By: Leonardo Etro – Professor of Corporate Finance

Some focus very little on valuation while others think valuation is “The Thing,” the only one that matters in putting capital at risk in an investment. Honestly speaking, valuation is essential in Finance. Why? Because eventually any business is worth the amount of free cash flow it can generate over its life, that is it.

 Imagine you owned a grocery store, and your time machine ball told you it will generate EUR 100,000 of cash flow per year for the next 20 years, before shutting doors. This means that over its entire life, that store would allow you to cash EUR 2 million into your pocket. If you just skip for a moment the time value of money, the store’s intrinsic value is EUR 2 million. A potential buyer of that business – on condition he’s equipped with that same time machine – would never agree to pay more than $2 million for your grocery store, as he would obviously end up with a loss. The buyer probably wouldn’t pay $2 million for that business, either. So, a potential buyer would only buy the store for less than $2 million.

There are no time machines around, indeed. By definition, estimating the cash flow of a company over its entire life is an inaccurate exercise at best. It can be an easier task to do for mature and stable companies, while almost impossible for start-up, high-growth businesses. Regardless the company, though, we must at least make some educated guesses in estimating cash flows and value. More often than not, picturing out different scenarios – such as optimistic, moderate, and pessimistic – is a mind-clearing process. We all know that no analyst is going to be exactly right in valuing a company. Still, it’s much better to be vaguely right than… exactly wrong! This is precisely the reason we need a framework to help us make decisions, even if that framework is not 100% accurate as we’d love it to be. The alternative is having no framework at all: and this is the difference between gambling and investing.

Don’t forget that for valuation purposes, there is no difference between a pop-and-mom grocery store and a mega-cap, publicly traded company. Regardless whether a business is private or listed, a value is value. Obviously so, no rational individual would be willing to pay more for business than what it’s worth. On the contrary: he would be actively looking for companies then come for less than what they are truly worth. Sometimes, investors in public companies just stick to prices’ and volumes’ movements. Don’t fool yourself around: always secure yourself back to cash flow and valuation.

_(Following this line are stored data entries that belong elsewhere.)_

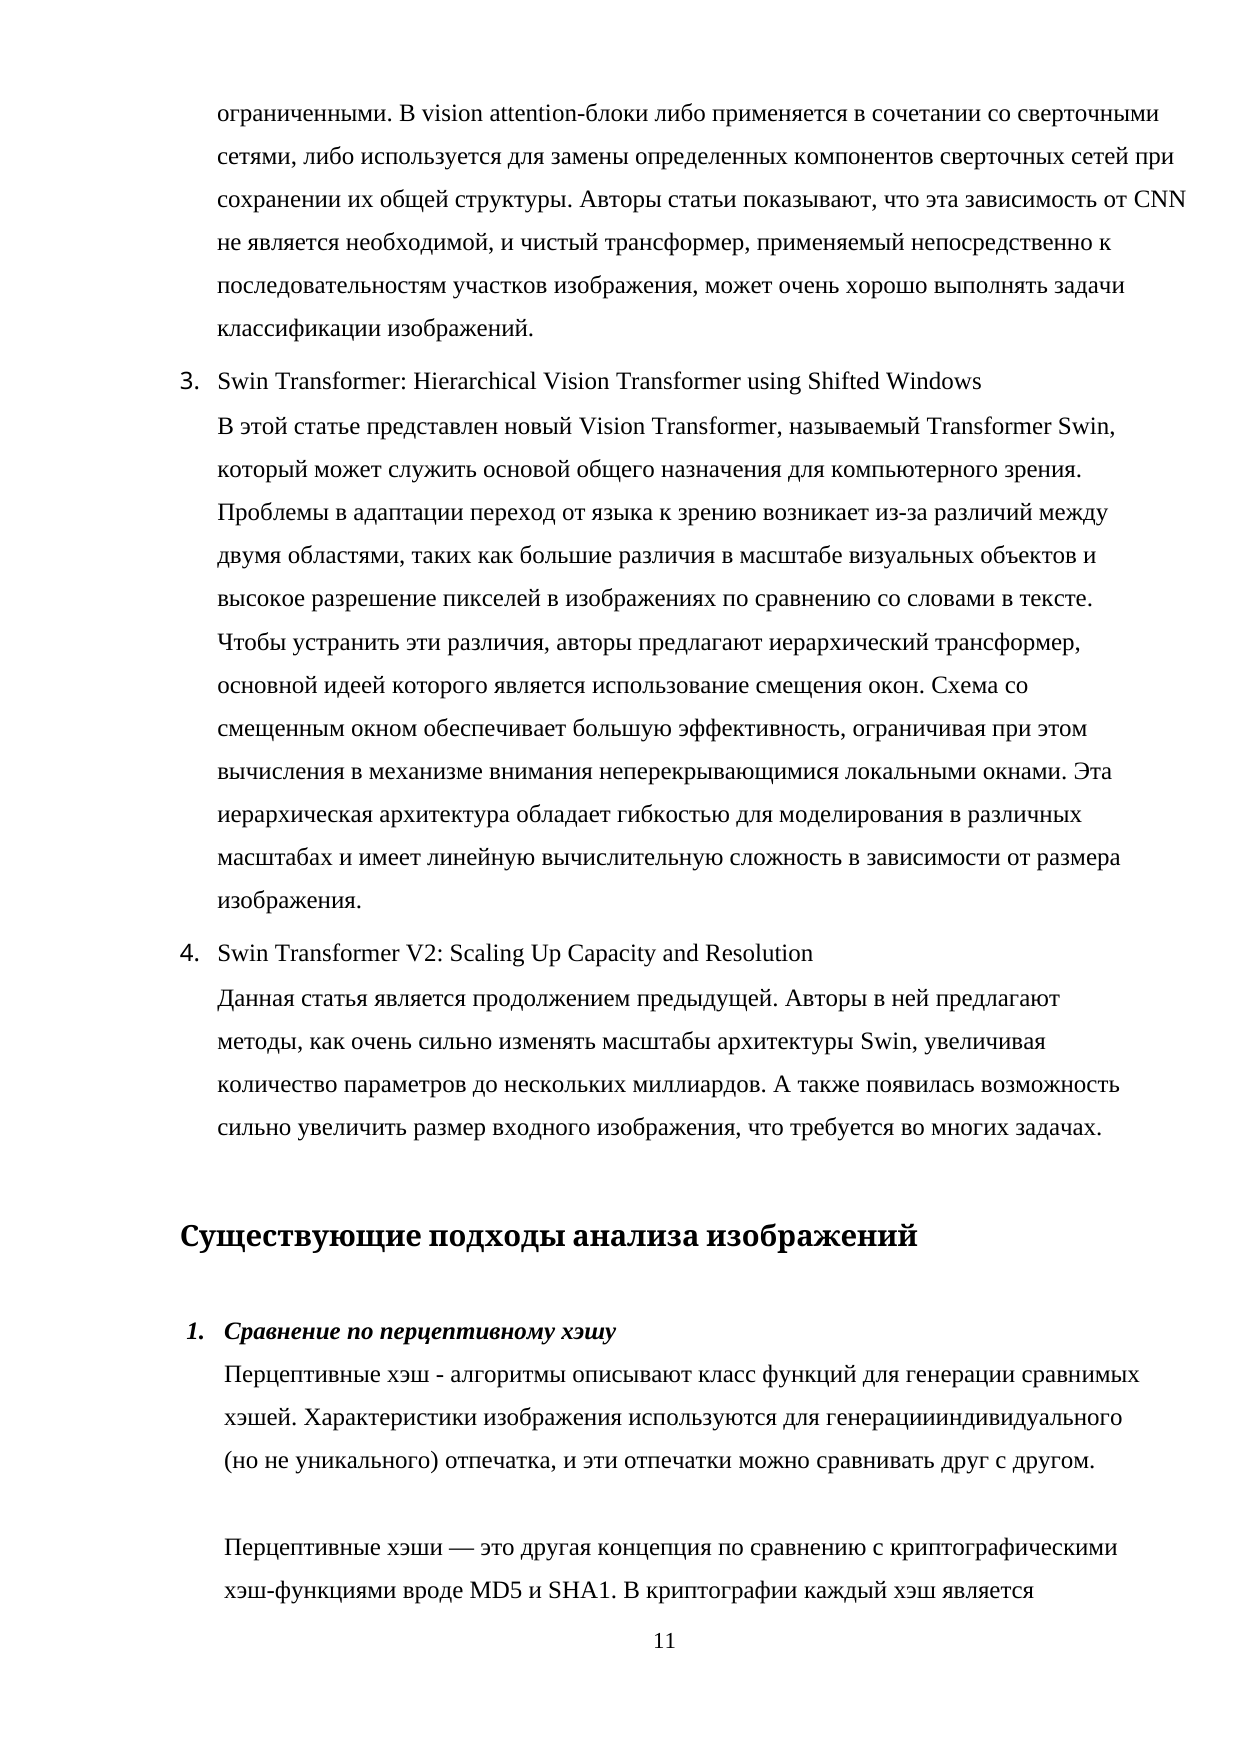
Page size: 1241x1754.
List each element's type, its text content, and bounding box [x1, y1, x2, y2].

text Перцептивные хэш - алгоритмы описывают класс функций для генерации сравнимых хэшей. Характеристики изображения используются для генерациииндивидуального (но не уникального) отпечатка, и эти отпечатки можно сравнивать друг с другом. [224, 1359, 1142, 1474]
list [180, 98, 1203, 342]
list Swin Transformer: Hierarchical Vision Transformer using Shifted Windows В этой статье представлен новый Vision Transformer, называемый Transformer Swin, который может служить основой общего назначения для компьютерного зрения. Проблемы в адаптации переход от языка к зрению возникает из-за различий между двумя областями, таких как большие различия в масштабе визуальных объектов и высокое разрешение пикселей в изображениях по сравнению со словами в тексте. Чтобы устранить эти различия, авторы предлагают иерархический трансформер, основной идеей которого является использование смещения окон. Схема со смещенным окном обеспечивает большую эффективность, ограничивая при этом вычисления в механизме внимания неперекрывающимися локальными окнами. Эта иерархическая архитектура обладает гибкостью для моделирования в различных масштабах и имеет линейную вычислительную сложность в зависимости от размера изображения. [179, 364, 1128, 914]
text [224, 1532, 1148, 1603]
subtitle Сравнение по перцептивному хэшу [186, 1316, 1203, 1345]
list Swin Transformer V2: Scaling Up Capacity and Resolution Данная статья является продолжением предыдущей. Авторы в ней предлагают методы, как очень сильно изменять масштабы архитектуры Swin, увеличивая количество параметров до нескольких миллиардов. А также появилась возможность сильно увеличить размер входного изображения, что требуется во многих задачах. [179, 936, 1128, 1141]
subtitle Существующие подходы анализа изображений [179, 1220, 1203, 1253]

It’s time to add an extra trouble in our framework: time value of money. This is an extremely relevant point. We must acknowledge that the EUR 2 million that the grocery store will produce over its life is not worth EUR 2 million today. There is a time value of money – a.k.a. “present value”. When we perform a discounted cash flow analysis, we are estimating a business’s cash flow for its entire life, and then we apply a discount rate to that cash flow, to establish what it’s worth in today’s money. Why? Because if we decide to go for it now, then we have to pay for it now. So, the discount rate is relevant. Rather than an inflation rate or anything the like, investors often use a number that represents their required annual rate of return. What does this mean? It means that as long as we buy the business – or its listed shares – around the output value of the discounted cash flow calculation, we’ll manage to earn our required rate of return. Obviously so, it’s far better if the business – or its listed shares – overcome by large our valuation estimate. This provides us with a cushion, which is widely known as “margin of safety.” This represents the room we give yourselves to be wrong (likely) or not completely precise (certain) in our estimates. Even if our valuation estimates prove out right over time, we’ll have the following lovely “problem” to handle: the margin of safety will allow us to earn a rate of return that’s higher than the discount rate.

So far, we’ve been talking about buying. Some words on the opposite play (selling, or even not buying; in short, folding) are deemed. Selling or not buying a business – or again, its shares – is a good move, when the business’s appreciation potential already locates behind its shoulders; or, if the downside potential has become significantly larger that the upside potential, or, if we can identify other investments that offer greater return potential as compared with risk. This does not necessarily mean that the business or the shares we sell – or not buy – will never get higher. It means that our analysis highlights limited appreciation potential and too much risk. Selling, or not buying, is just as inaccurate as buying, given that it is grounded on valuation as well.